D'avin shrugged one shoulder. "I told him I already had a team." His gaze shifted and Dutch became aware that Johnny had left his seat and joined her in the doorway. Then D'avin turned his attention back to Dutch, fumbling for the right words. "I don't know what Khlyen put you through to try and make you be like him, be on his side, and I don't know what you've put yourself through, or who you've had to pretend to be, to get free of him and stay free, but you, the real you…. She doesn't change. She sticks to what's right, even when it's hard on her. She's good people. She's… she's who I want to lead my team."

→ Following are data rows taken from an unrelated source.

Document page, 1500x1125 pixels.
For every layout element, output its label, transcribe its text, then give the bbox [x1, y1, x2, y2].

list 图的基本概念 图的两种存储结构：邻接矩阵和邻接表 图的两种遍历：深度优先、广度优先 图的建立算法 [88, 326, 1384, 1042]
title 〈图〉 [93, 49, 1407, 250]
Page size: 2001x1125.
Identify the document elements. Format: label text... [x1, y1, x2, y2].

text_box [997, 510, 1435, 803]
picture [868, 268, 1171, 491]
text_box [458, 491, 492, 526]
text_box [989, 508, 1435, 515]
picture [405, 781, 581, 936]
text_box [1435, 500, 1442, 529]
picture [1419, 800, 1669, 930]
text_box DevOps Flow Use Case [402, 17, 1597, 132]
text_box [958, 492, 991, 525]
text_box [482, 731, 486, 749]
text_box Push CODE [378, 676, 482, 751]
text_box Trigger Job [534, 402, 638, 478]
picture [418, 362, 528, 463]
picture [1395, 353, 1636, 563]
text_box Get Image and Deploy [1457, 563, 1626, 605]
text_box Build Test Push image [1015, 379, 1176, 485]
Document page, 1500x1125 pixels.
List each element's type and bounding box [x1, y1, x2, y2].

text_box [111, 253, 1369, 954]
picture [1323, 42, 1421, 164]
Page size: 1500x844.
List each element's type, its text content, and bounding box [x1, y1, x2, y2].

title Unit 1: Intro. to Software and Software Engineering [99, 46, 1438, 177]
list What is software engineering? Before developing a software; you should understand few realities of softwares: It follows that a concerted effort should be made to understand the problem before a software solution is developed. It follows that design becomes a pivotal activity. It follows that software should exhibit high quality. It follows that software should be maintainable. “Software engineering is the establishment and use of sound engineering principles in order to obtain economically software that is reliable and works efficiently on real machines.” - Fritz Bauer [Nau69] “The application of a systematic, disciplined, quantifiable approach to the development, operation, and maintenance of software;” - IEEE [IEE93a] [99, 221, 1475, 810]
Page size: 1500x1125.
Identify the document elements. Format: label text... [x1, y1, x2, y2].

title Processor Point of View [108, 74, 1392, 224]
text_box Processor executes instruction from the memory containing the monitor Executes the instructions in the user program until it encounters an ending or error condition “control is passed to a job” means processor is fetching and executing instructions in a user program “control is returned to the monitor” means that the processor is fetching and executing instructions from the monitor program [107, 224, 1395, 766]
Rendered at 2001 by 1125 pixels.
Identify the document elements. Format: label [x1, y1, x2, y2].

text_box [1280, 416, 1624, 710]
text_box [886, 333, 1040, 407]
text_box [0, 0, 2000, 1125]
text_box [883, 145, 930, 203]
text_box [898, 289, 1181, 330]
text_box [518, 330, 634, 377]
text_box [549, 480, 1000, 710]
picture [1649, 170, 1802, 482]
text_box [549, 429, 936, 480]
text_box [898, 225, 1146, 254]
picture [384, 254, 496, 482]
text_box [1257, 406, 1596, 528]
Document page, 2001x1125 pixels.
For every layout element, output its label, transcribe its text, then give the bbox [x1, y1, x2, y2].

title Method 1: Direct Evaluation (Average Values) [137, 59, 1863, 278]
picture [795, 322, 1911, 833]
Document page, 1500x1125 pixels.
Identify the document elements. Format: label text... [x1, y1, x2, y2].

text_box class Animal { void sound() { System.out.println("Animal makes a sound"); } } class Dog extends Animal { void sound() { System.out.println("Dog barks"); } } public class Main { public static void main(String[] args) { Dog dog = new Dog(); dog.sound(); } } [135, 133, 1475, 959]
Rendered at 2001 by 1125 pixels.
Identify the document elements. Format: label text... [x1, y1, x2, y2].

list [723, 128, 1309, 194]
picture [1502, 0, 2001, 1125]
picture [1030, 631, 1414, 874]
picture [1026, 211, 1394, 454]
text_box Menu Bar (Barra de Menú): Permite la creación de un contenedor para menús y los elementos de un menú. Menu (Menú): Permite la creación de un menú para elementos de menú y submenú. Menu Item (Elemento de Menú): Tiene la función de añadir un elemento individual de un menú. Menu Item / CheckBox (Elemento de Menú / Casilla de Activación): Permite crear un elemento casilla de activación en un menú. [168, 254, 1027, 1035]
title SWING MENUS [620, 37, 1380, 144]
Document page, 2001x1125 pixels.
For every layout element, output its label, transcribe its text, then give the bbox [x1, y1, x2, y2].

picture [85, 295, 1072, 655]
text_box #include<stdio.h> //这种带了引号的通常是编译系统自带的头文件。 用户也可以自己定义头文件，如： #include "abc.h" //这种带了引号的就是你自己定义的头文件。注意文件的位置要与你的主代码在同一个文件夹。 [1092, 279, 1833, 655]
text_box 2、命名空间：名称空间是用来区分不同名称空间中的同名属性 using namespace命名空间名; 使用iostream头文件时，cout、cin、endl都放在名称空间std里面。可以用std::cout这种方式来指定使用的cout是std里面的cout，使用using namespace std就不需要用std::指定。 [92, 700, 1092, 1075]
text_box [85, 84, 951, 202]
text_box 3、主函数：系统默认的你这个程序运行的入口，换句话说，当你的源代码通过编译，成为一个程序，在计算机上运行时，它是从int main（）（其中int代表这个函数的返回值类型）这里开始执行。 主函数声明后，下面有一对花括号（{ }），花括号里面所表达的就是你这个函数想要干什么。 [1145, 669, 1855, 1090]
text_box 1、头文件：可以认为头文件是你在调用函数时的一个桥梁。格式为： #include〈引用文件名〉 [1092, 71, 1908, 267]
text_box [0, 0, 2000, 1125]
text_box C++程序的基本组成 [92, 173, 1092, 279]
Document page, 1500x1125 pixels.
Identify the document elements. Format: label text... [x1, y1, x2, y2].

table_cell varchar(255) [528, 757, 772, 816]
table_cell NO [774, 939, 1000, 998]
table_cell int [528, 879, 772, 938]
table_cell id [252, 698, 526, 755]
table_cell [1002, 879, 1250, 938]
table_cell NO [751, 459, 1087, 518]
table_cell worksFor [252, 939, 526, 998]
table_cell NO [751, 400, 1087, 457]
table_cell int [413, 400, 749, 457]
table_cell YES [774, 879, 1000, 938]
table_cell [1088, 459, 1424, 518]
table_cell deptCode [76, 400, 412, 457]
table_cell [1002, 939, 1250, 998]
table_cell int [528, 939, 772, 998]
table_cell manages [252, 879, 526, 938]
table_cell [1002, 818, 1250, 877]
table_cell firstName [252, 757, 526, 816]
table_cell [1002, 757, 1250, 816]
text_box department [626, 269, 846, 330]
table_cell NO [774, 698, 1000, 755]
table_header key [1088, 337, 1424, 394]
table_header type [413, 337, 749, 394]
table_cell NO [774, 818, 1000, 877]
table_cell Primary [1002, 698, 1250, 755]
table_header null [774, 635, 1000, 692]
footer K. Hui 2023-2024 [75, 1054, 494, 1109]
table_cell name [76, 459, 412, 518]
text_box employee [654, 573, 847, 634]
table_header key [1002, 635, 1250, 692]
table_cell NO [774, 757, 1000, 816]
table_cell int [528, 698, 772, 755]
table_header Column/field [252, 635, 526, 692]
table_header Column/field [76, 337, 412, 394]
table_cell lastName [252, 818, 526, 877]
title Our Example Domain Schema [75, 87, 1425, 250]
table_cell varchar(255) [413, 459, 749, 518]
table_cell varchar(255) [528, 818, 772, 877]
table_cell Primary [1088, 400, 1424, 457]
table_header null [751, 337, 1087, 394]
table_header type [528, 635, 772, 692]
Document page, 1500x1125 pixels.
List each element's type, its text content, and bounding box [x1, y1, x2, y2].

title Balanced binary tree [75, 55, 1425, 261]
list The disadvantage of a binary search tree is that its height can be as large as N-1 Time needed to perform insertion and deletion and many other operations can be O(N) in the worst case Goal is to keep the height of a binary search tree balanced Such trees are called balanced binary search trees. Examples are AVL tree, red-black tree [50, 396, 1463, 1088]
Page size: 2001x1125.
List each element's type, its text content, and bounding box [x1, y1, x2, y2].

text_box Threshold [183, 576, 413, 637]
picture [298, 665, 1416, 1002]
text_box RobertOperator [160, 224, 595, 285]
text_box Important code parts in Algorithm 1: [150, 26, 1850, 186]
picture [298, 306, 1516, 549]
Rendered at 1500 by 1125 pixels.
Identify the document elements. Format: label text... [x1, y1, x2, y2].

"Me too." Johnny touched Dutch's shoulder lightly.

Dutch nodded, accepting their tribute. It didn't matter what name she answered to, she realized: she was still herself.

The silence was broken by Lucy. "Incoming message from Alvis Akari."

All three of them automatically turned to look at the screen on the wall, the exchange they'd had not exactly pushed aside, but perhaps pushed down, spread out under their feet. A firm foundation for all of them to stand upon.

"Finally," Dutch murmured, as Alvis's face flickered onto the screen. Time to begin putting the rest of her team back together.